Technology has gone a long way to address this disparity. I have no interest in anything Naruto, but I’m consistently impressed by the fidelity and fluidity of CyberConnect2’s Naruto fighting game series. Wind Waker still dazzles me to this day. We’ve even transcended elementary cel shading with titles like Ni no Kuni or the upcoming Killer is Dead and their dazzling art. However, 2D art is still generally restricted to 2D planes and isometric camera angles. Until now, anyway.

Imageepoch’s Time and Eternity is being touted as a first of its kind -- an “animation RPG.” Sans that vague descriptor, it’s a game in which you’ll actually control 2D, anime-inspired art in a 3D world. When I met with Dark Souls and Time and Eternity producer Kei Hirono, he explained a bit behind the process of making something that’s never been done, and tracking down the right artist to do it.



“Even at the beginning of RPGs, people wanted to make games like this -- animated games -- but the tech wasn’t there. Even now, it’s really hard to do. Through the whole process of making the game and working on the game, we thought we were going to die a million times,” Hirono explains, working through a translator. The influence of anime on the Japanese gaming sphere is evident. Just look at the proliferation of the anime-styled visual novel genre that’s so successful in Japan.

That influence colors Time and Eternity more than it does most. That’s why Imageepoch outsourced the animation to Satelight, known for Macross -- Robotech in the US -- and the recent Bodacious Space Pirates, which I’m told is as good as its title. Hirono talked about wanting an instantly recognizable look. Something with a little more nuance, style or idiosyncrasy to transcend a ubiquitous, general anime look, as well as the desire to avoid moe cuteness. Though Nichijou (My Ordinary Life) is one of the best shows ever, I respect the decision. Ultimately, they found this required fresh blood, so they traveled to Taiwan to get their look.

The Taiwanese artist Vofan is “known as the illustrator of lights and colors. His illustrations look a lot like water color in a way,” Hirono said. You can find some of his work here. I flipping love it. Vofan got on the radar thanks to his illustrating work for the light novel series Bakemonogatari, which was a huge hit in Japan and adapted into an equally huge anime with character designs drawn from his style. “He’s the only person doing this kind of art, so it’s recognizable instantly.” The style fit the bill and the ball got rolling.



“He wasn’t the one and only choice,” Hirono said. “We approached five or six other illustrators as well.” They had him draw one half of Time and Eternity’s leading duo, Toki, first “and when he did, everyone thought, ‘Wow, this is what we like.’” After five or six months the details were hammered out and Vofan came on the project in official capacity, adding some international influence to something that is typically Japanese.

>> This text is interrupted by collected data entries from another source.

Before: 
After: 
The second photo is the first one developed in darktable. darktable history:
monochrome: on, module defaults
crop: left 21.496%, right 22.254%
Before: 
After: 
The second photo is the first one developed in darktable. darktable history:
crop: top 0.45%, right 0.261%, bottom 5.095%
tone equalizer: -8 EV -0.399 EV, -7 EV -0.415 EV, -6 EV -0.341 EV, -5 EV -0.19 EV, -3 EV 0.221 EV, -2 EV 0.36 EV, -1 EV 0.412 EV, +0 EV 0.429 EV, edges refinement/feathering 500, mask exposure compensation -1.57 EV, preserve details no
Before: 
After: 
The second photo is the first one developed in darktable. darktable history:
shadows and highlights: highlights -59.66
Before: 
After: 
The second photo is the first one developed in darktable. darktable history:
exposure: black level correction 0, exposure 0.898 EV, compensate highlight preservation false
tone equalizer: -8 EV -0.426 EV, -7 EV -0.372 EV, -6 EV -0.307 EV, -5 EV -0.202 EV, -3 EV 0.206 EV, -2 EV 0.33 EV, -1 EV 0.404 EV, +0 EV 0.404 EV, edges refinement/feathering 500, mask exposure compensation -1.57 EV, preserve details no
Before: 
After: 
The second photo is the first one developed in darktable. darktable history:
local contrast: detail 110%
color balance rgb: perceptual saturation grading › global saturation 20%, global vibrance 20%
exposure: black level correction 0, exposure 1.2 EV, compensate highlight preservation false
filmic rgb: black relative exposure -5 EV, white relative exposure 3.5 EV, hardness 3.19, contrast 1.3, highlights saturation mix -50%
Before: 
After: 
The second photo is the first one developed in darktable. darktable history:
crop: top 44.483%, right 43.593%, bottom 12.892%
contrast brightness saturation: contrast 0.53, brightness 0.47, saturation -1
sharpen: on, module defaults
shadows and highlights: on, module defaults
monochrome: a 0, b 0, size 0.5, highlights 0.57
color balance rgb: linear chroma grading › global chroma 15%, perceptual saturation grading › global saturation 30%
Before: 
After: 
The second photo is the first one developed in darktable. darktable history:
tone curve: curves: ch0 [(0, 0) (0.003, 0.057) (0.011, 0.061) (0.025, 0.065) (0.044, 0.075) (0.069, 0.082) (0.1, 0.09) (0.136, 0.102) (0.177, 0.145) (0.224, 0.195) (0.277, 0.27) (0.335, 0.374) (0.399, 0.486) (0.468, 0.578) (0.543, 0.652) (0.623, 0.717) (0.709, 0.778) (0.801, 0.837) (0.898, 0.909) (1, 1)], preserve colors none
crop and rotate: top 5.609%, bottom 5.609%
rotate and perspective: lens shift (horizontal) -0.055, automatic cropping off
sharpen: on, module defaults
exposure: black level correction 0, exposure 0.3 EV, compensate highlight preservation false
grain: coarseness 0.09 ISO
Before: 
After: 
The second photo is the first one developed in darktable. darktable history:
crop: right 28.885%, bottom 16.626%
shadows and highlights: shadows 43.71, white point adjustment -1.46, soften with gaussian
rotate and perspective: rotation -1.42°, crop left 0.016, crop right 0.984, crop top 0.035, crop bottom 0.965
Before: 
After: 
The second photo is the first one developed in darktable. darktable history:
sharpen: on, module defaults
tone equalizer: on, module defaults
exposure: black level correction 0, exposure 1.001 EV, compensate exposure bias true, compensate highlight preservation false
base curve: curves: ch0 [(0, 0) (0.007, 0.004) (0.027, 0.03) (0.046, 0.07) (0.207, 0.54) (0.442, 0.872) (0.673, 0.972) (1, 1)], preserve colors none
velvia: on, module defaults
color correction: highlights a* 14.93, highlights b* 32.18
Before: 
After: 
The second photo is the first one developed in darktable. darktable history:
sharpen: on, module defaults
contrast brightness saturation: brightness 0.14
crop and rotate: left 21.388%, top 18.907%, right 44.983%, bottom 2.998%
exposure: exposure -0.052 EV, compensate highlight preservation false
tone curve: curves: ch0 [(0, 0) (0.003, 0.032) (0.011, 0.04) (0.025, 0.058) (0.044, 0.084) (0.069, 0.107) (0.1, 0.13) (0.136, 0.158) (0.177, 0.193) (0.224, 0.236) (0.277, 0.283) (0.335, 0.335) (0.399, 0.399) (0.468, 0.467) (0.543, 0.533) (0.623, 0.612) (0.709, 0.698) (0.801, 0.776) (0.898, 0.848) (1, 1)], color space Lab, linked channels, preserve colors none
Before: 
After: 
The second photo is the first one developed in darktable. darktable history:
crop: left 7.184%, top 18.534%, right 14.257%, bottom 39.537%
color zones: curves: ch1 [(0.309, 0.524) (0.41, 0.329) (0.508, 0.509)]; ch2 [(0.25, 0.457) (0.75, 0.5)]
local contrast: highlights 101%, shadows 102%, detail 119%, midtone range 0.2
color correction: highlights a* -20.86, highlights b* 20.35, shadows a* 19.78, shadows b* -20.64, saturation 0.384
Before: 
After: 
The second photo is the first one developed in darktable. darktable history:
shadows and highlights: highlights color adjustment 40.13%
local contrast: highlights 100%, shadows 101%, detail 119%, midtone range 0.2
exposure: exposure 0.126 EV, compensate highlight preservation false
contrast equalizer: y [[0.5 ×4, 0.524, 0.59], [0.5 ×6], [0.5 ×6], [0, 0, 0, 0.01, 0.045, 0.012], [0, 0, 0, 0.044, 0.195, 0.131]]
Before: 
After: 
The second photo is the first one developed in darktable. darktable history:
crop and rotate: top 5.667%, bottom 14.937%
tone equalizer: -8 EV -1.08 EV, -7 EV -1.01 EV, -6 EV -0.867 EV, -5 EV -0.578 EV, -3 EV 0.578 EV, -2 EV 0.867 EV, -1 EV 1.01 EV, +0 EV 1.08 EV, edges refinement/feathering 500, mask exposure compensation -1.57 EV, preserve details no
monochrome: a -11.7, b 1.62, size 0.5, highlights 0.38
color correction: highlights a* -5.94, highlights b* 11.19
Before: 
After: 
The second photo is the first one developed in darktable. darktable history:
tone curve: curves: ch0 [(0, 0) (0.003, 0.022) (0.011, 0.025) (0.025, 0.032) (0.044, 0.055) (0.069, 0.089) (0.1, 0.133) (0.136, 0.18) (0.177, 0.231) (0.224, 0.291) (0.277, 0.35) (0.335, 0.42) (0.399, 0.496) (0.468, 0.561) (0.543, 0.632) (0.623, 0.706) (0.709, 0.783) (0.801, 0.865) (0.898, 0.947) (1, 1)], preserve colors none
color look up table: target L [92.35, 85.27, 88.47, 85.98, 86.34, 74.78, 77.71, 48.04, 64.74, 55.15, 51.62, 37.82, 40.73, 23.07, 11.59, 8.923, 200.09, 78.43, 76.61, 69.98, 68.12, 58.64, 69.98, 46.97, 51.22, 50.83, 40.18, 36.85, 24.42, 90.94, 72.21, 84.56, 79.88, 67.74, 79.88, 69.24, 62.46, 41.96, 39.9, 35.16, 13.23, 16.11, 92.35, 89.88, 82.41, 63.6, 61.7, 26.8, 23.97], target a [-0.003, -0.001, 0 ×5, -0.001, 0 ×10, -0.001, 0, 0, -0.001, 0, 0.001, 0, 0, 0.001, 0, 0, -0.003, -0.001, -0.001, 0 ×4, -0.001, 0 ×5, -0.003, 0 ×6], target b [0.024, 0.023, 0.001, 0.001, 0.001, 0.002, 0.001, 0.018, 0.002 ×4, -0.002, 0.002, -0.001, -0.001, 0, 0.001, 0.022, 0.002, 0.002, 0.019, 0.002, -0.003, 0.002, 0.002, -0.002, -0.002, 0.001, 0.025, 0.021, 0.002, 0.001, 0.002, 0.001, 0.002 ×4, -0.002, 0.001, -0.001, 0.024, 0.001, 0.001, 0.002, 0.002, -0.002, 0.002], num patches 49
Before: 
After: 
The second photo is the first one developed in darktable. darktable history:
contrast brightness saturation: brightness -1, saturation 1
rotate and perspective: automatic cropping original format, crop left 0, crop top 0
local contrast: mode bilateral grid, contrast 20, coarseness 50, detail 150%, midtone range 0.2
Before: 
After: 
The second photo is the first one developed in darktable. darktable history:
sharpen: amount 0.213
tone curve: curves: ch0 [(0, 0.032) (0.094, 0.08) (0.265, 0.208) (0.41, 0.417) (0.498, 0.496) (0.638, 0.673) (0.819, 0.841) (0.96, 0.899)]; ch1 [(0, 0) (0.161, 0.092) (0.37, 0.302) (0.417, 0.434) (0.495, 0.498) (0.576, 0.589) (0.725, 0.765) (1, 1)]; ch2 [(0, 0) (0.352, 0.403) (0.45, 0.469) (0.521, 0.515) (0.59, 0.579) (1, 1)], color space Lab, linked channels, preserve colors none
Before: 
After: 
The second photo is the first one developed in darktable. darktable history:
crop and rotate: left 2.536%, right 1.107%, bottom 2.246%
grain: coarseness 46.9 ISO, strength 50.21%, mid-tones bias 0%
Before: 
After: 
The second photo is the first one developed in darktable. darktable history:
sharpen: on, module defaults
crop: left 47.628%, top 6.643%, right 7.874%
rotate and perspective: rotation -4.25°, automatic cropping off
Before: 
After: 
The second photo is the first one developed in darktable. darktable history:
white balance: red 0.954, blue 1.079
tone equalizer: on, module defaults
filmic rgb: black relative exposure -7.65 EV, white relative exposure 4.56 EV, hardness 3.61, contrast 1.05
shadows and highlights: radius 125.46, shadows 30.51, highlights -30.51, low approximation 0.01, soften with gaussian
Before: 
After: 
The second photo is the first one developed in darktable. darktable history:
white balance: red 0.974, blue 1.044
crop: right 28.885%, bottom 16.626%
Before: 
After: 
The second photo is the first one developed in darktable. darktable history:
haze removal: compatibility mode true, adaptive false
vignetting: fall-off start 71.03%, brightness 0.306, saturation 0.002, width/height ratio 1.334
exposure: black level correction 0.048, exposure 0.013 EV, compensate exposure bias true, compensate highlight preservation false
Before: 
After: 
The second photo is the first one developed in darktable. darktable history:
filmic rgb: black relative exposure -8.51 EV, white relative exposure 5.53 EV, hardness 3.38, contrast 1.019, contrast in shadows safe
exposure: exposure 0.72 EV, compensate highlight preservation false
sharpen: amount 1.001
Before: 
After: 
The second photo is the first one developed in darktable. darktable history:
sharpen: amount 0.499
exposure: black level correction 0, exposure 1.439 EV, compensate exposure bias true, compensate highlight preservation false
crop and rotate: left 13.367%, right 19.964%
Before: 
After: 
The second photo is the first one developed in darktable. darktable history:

The logistics of getting 2D animation moving the way they wanted it, of course, was still a hurdle. “There was no previous example of how to do a game exactly like this. [The team] made a sample version of the game in the office to see what translated best into the animation and Vofan’s work translated well into that.” While his hand drawn work for the game features less of his signature lighting flourishes and water-color palette, it still looks stunning.

As a proponent of 2D art and general enjoyer of anime, it’s exciting to see Time and Eternity come to fruition. Whether I’ll like the end product couched in JRPG orthodoxy remains to be seen, but, like cel shading before, it’s nice to see yet another visual style at developers’ command.